Combine PDF — what actually happens under the hood
You cannot combine two PDFs by appending the bytes of one file to the end of another. PDFs are not text streams — they are random-access object databases with a cross-reference table at the end pointing to every object by absolute byte offset. Concatenate two of them and the second file's offsets are off by tens of kilobytes; both halves become unreadable.
The real shape of a PDF
A PDF is a directed graph of indirect objects: a Catalog at the root, a Pages tree below it, Page objects holding content streams, and a constellation of resource dictionaries pointing to fonts, images, ICC profiles, and external graphics states. At the very end of the file is the xref table — a numeric index mapping (object number, generation) → byte offset — and a trailer dictionary pointing to the catalog and the previous xref (if the file has been incrementally updated).
Every reference inside the body of the PDF — 3 0 R, 17 0 R — is a number. Any merge must rewrite those numbers so that A's 5 0 R and B's 5 0 R don't collide.
How the merge runs
From the converter's perspective, the merge is one operation. The list of input PDFs (each non-PDF input has been converted to a single-page PDF first — see "Image inputs" below) is handed to an underlying merge tool, which performs all the heavy lifting in one pass: parsing each input, renumbering objects to avoid collisions, concatenating page trees, reattaching resources, rewriting cross-references, and serializing the result. The converter's only explicit step after the merge is to set the output PDF's /Title to "Combined PDF". Everything else — outline reconciliation, metadata handling, /ID generation, version selection — is the merge tool's behavior, not something we hand-code.
What does not survive a merge
Many higher-level features are scoped to a single file's catalog: form-field name dictionaries (AcroForm), document-wide JavaScript, named destinations, embedded file attachments, and some annotations referencing pages by name rather than object. A typical merge concatenates page trees but doesn't reconcile these higher-level structures, so they tend to drop or partially break in the output. Digital signatures break too — any byte change to a signed PDF invalidates the signature, and merging is by definition a byte change.

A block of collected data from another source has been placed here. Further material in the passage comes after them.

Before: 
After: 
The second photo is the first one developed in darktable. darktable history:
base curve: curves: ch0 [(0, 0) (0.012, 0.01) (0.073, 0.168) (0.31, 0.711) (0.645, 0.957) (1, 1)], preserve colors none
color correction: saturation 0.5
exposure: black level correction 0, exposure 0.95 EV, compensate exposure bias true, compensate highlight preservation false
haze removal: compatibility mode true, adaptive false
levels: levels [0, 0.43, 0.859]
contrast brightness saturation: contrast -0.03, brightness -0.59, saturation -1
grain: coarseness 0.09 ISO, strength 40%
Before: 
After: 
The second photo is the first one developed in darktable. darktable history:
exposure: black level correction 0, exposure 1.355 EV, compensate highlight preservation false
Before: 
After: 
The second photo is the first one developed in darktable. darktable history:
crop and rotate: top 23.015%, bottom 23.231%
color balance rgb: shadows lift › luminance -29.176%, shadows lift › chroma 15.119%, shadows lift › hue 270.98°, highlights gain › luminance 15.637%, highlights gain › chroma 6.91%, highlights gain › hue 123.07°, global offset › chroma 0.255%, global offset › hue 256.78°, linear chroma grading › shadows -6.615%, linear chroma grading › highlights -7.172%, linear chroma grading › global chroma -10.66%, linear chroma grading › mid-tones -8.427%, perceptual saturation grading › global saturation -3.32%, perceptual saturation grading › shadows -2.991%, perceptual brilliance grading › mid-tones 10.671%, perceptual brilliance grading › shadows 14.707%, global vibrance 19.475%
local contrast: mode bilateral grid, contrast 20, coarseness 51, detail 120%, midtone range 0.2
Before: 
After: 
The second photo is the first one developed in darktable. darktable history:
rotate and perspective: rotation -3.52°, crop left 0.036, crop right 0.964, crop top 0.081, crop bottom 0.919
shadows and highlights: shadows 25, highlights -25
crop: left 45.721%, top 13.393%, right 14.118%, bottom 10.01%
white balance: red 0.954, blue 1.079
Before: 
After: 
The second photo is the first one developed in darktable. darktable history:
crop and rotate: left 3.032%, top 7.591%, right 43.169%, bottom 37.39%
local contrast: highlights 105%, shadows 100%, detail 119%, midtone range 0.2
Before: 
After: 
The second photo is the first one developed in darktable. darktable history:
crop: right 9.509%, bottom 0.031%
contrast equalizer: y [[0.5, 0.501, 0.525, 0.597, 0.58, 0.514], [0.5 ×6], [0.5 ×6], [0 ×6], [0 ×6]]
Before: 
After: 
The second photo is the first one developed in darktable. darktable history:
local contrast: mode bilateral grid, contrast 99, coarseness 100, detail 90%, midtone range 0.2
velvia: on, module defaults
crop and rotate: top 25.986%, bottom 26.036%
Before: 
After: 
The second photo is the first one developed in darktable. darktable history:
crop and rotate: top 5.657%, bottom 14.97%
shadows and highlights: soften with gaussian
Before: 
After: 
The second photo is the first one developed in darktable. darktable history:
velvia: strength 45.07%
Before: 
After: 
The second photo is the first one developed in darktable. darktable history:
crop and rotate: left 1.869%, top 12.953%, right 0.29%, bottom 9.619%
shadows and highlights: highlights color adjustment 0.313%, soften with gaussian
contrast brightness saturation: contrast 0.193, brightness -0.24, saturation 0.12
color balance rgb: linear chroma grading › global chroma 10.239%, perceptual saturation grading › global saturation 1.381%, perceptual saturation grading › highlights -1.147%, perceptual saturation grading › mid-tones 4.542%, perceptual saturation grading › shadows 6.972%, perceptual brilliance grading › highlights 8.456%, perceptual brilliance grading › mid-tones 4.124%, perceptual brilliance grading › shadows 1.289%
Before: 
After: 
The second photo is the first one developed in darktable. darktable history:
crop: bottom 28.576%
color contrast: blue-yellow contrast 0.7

If a workflow depends on AcroForm fields, named destinations, or document-level scripts surviving, verify the result in a viewer; if anything is missing, the workaround is to combine in a desktop tool that does field-level reconciliation, then upload the result.
Image inputs
CombinePDF accepts not just PDFs but also JPG, PNG, BMP, TIFF, HEIC, WebP, AVIF, and SVG. Each non-PDF input is rendered to a single PDF page first — one image per page, fitted to A4 at 96 DPI — and then merged into the output the same way as native PDFs.
For combinepdf specifically, the image-to-PDF step is tuned for a small final file rather than archival fidelity: JPEG inputs are re-encoded at quality 85 when the source quality is higher; palette and grayscale PNGs are lossily quantized for size. If you need pixel-exact preservation of image inputs, use a tool with a higher-quality target (the JPG-to-PDF or PNG-to-PDF tools in this family use quality 90 for JPEG and lossless optimization for PNG).
Why the output can be larger than the sum
If both inputs embed the same font (a common Latin sans-serif), a naïve combine writes both copies. Smart combiners deduplicate font streams by hashing — but most don't. Expect a 1.0 MB + 1.0 MB combine to produce 1.95–2.05 MB, occasionally 2.1 MB if metadata blocks duplicate.
Why it can be smaller
If you re-save through a writer that does object stream compression (PDF 1.5+) or removes orphaned objects from incremental-update layers, the output can be 5–15% smaller than the inputs combined. This is why some tools advertise "compress" and "combine" as separate steps when they are essentially the same code path with one extra pass.